7.25.2011
There's No Place Like Home Video
Excerpts from this week's "Now and Then," now up on TOH:
"[The Kids Grow Up] requires an examination of your own life in order to wend your way into it. Anyone who has been part of a family will understand Block’s feeling of being unmoored, acknowledge the impossibility of separating oneself from the narrative. This may be why, in the end, the film seems so much roomier than the mere portrait of a family in transition: it jogs the memory, becoming personal for both subject and spectator. It is strewn with the hard, sweet wisdom that family life is one long improvisation in intimacy, full of compromises and wrong turns. Interviewing his father about the experience of parenting, of living, Block captures it in microcosm: 'We don’t know too much,' the father says. 'We learn as we go along.
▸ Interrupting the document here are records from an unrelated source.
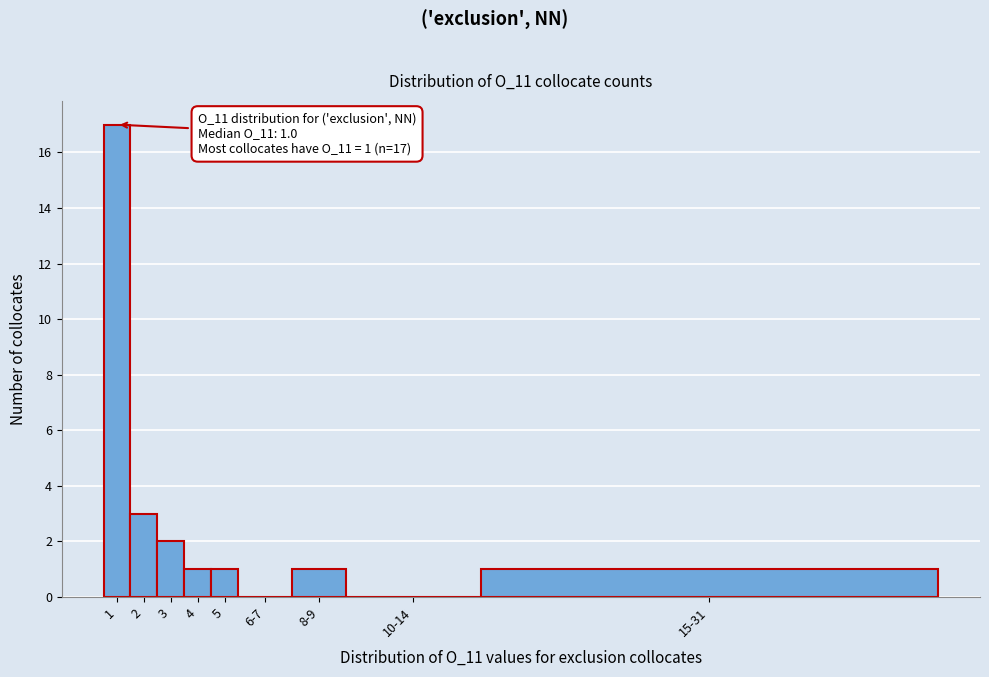

Reading right to left, transcribe all the data shown in this chart.

15-31=1	10-14=0	8-9=1	6-7=0	5=1	4=1	3=2	2=3	1=17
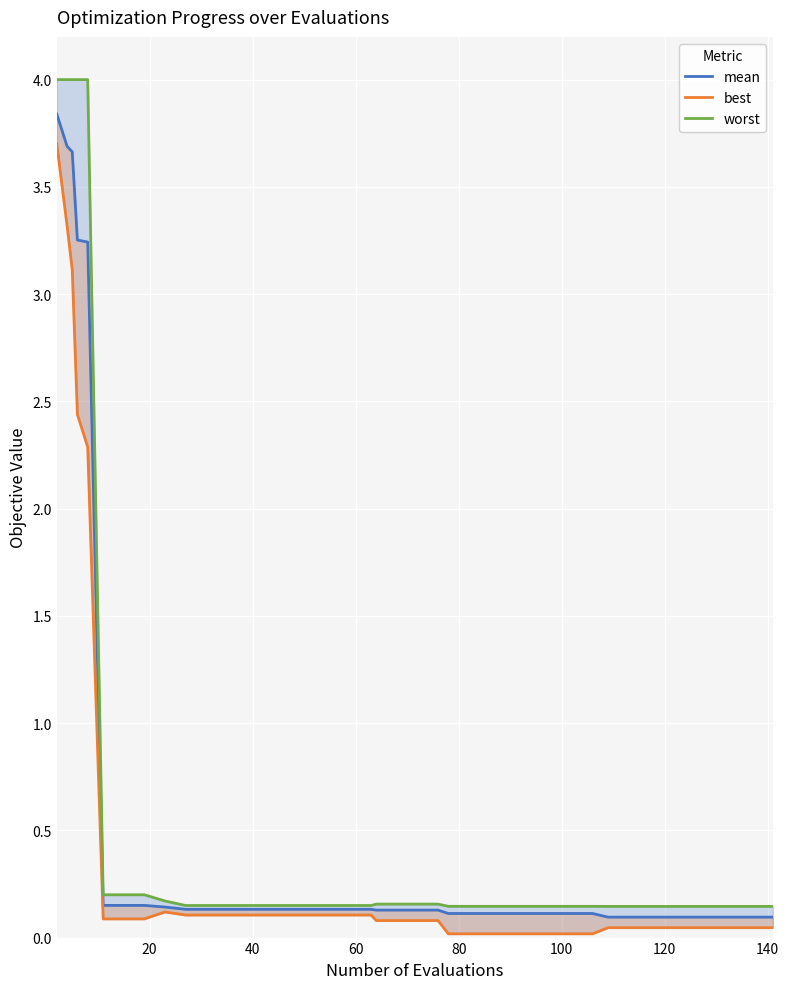

True or false: worst has more than 1 points higher than both neighbors.

False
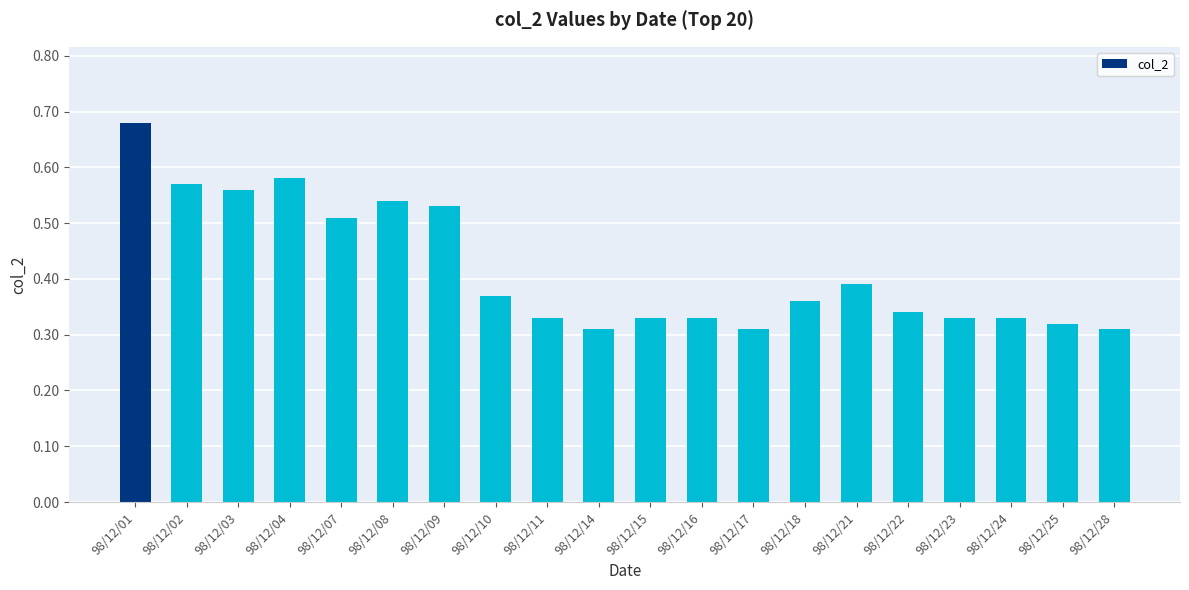

How many bars are there in total?

20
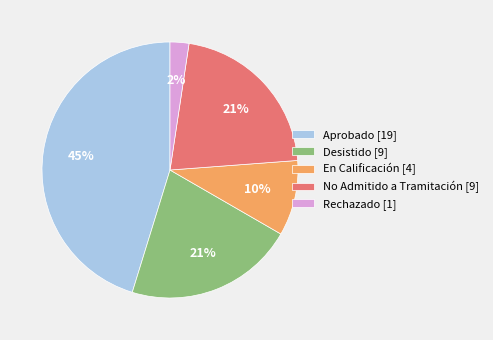

True or false: En Calificación [4] accounts for 10% of the total.

True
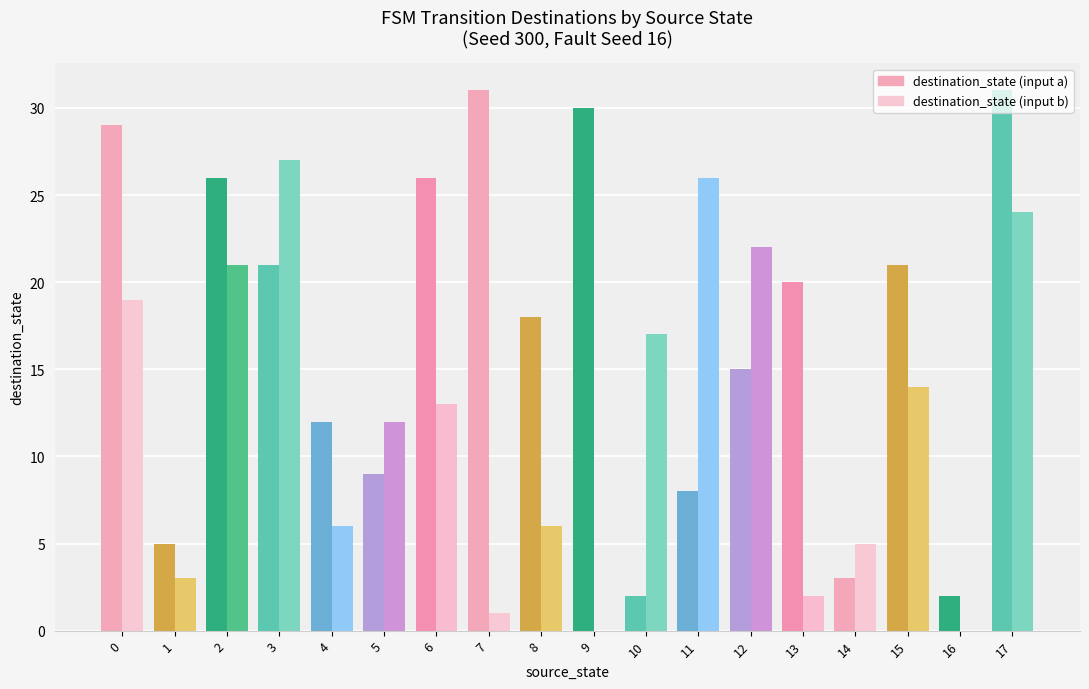

What is the sum of the destination_state (input a) values at 13 and 10?

22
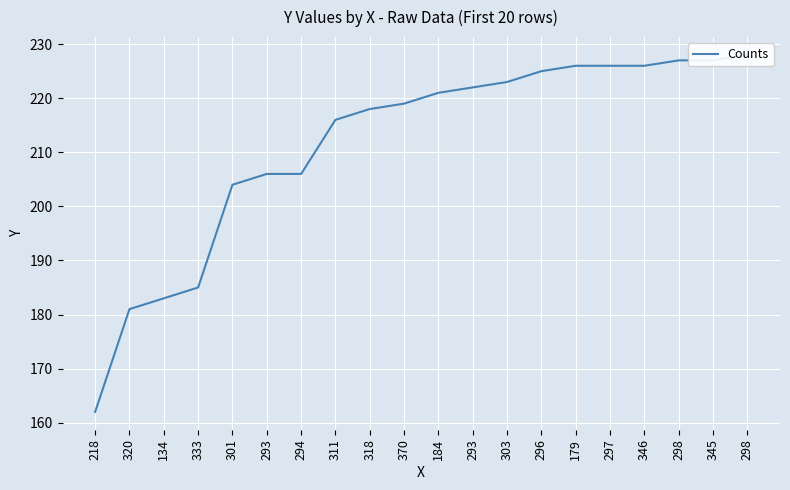

At which category does the chart reach its peak across all series?

298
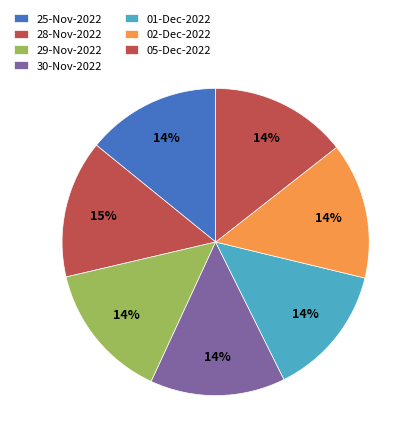

True or false: 30-Nov-2022 accounts for 3% of the total.

False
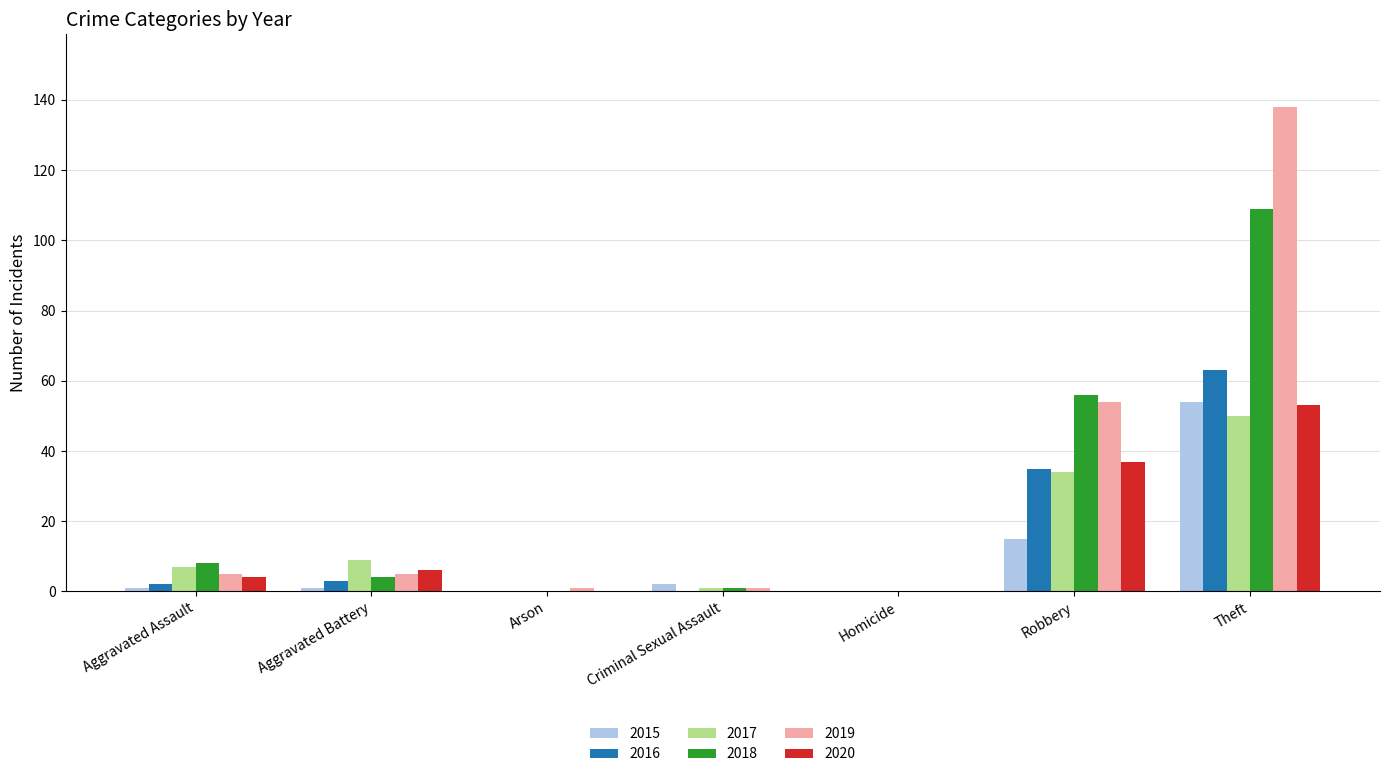

What is the maximum value for 2015?

54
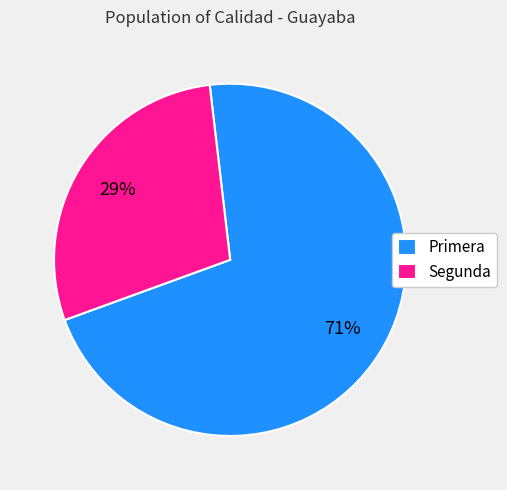

To the nearest percent, what is the combined percentage of Primera and Segunda?

100%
We learn too late, and even then it’s difficult.'"
"Good fun... can be had during Sherman’s March, which carries the unnecessarily weighty subtitle “A Meditation on the Possibility of Romantic Love in the South During the Era of Nuclear Weapons Proliferation.” But much of the nearly three-hour running time is so slackly paced, so meditative, that the middle 90 minutes might best function as something to keep an eye on while you make soup. There are moments in which even McElwee seems bored. 'Speaking of apple juice,' he asks offhandedly at the one-hour mark, 'is there any bourbon?' I took his advice. I poured myself a drink and read an article about the debt crisis in the Times, and when I came back he was still there, like an old friend who presses on with the story while you grab another bottle of wine."